Not-a-Bot: Improving Service Availability in the Face of Botnet Attacks

Summary

This paper proposes Not-a-Bot (NAB), a system that identifies and verifies human-generated and bot-generated traffic to prevent email spam, DDoS attacks and click-fraud. NAB is comprised on 2 main components: the attester, which lives on the client machine and the verifier, which lives on the server that processes the requests. Requests are attested on the client machine saying that they are human-generated and then sent to the server, who verifies the attestation and use application-specific policies to deal with the requests.

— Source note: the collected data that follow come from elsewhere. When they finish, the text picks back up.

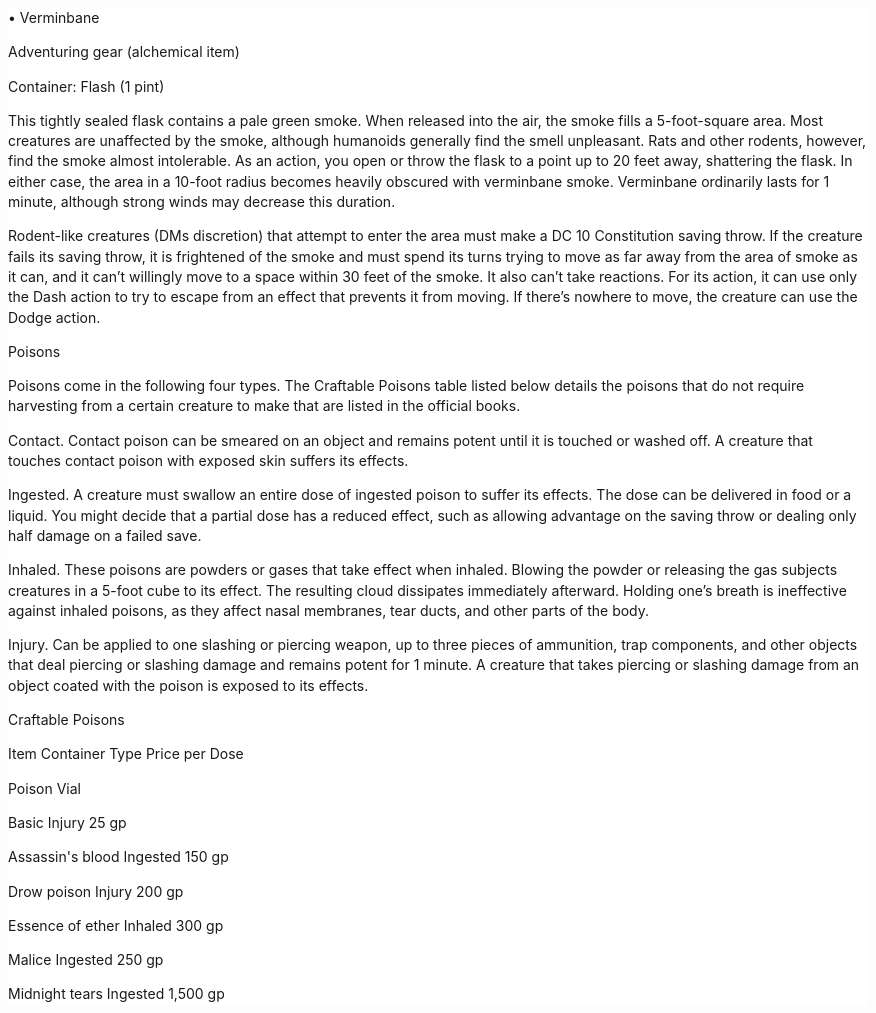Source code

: • Verminbane

Adventuring gear (alchemical item)

Container: Flash (1 pint)

This tightly sealed flask contains a pale green smoke. When released into the air, the smoke fills a 5-foot-square area. Most creatures are unaffected by the smoke, although humanoids generally find the smell unpleasant. Rats and other rodents, however, find the smoke almost intolerable. As an action, you open or throw the flask to a point up to 20 feet away, shattering the flask. In either case, the area in a 10-foot radius becomes heavily obscured with verminbane smoke. Verminbane ordinarily lasts for 1 minute, although strong winds may decrease this duration.

Rodent-like creatures (DMs discretion) that attempt to enter the area must make a DC 10 Constitution saving throw. If the creature fails its saving throw, it is frightened of the smoke and must spend its turns trying to move as far away from the area of smoke as it can, and it can’t willingly move to a space within 30 feet of the smoke. It also can’t take reactions. For its action, it can use only the Dash action to try to escape from an effect that prevents it from moving. If there’s nowhere to move, the creature can use the Dodge action.

Poisons

Poisons come in the following four types. The Craftable Poisons table listed below details the poisons that do not require harvesting from a certain creature to make that are listed in the official books.

Contact. Contact poison can be smeared on an object and remains potent until it is touched or washed off. A creature that touches contact poison with exposed skin suffers its effects.

Ingested. A creature must swallow an entire dose of ingested poison to suffer its effects. The dose can be delivered in food or a liquid. You might decide that a partial dose has a reduced effect, such as allowing advantage on the saving throw or dealing only half damage on a failed save.

Inhaled. These poisons are powders or gases that take effect when inhaled. Blowing the powder or releasing the gas subjects creatures in a 5-foot cube to its effect. The resulting cloud dissipates immediately afterward. Holding one’s breath is ineffective against inhaled poisons, as they affect nasal membranes, tear ducts, and other parts of the body.

Injury. Can be applied to one slashing or piercing weapon, up to three pieces of ammunition, trap components, and other objects that deal piercing or slashing damage and remains potent for 1 minute. A creature that takes piercing or slashing damage from an object coated with the poison is exposed to its effects.

Craftable Poisons

Item Container Type Price per Dose

Poison Vial

Basic Injury 25 gp

Assassin's blood Ingested 150 gp

Drow poison Injury 200 gp

Essence of ether Inhaled 300 gp

Malice Ingested 250 gp

Midnight tears Ingested 1,500 gp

NAB has 4 main requirements:

• attestations must be generated in response to human requests automatically
• attestations must not be transferable from the client where they were generated to attest traffic from another client
• NAB must benefit its users but not hurt those that do not
• NAB must preserve existing privacy and anonymity of applications
  

The main job for the attester is to determine whether to provide (and provide) an attestation when an application requests one. The attester uses information from keyboard and mouse activity along with timing to determine if the action was human-generated. The attestation contains a signature over the entire request content to ensure that the content used to generate the attestation is tied to the attestation.

Attestations always satisfy the following 2 properties:

1. Non-transferability: prevents an attestation from being forged to appear as if it were generated for another attester
   
2. Binding to the content of the request
   

NAB also includes a verifier that runs on the server that processes the requests. The verifier checks that the attestation is valid. Once it is, it uses application-specific policies to deal with the request. Examples include aggressive filtering of spam, prioritizing requests in case of DDoS and only serving valid attestation to prevent click-fraud.

NAB uses nonces in the attestation to provides the following 2 security guarantees:

• attestations can't be double-spent
• a bot can't steal key clicks and accumulate attestations beyond a fixed time window
  

By using traces of keyboard and mouse activity of 328 users along with traces of spam, DDoS, and click-fraud, they evaluated NAB. They found that it reduced the volume of spam by 92%, deprioritized 89% of bot-originated web activity and detected bot-originating click-fraud activity with 87% accuracy.


Criticism & Questions

I think this paper proposed an interesting idea, and if deployed widely enough could be useful. One practical concern is that although the authors mention that latency overhead is negligible, if many applications start to require more and more attestations, the latency overhead could rise high enough to be significant.

I liked that they used real traces of users' keyboard and mouse activity. Their current heuristic for guessing if the action is human-generated or not is fairly simple and could be improved using more information on human-computer interaction patterns.

In addition, one of the key requirements of NAB is to benefit users while not harming nonusers. However, if any of the verifiers use the policy that attested traffic is given higher priority (such as in the DDoS example), then nonusers' requests will be given lower priority, which is essentially harming their user experience.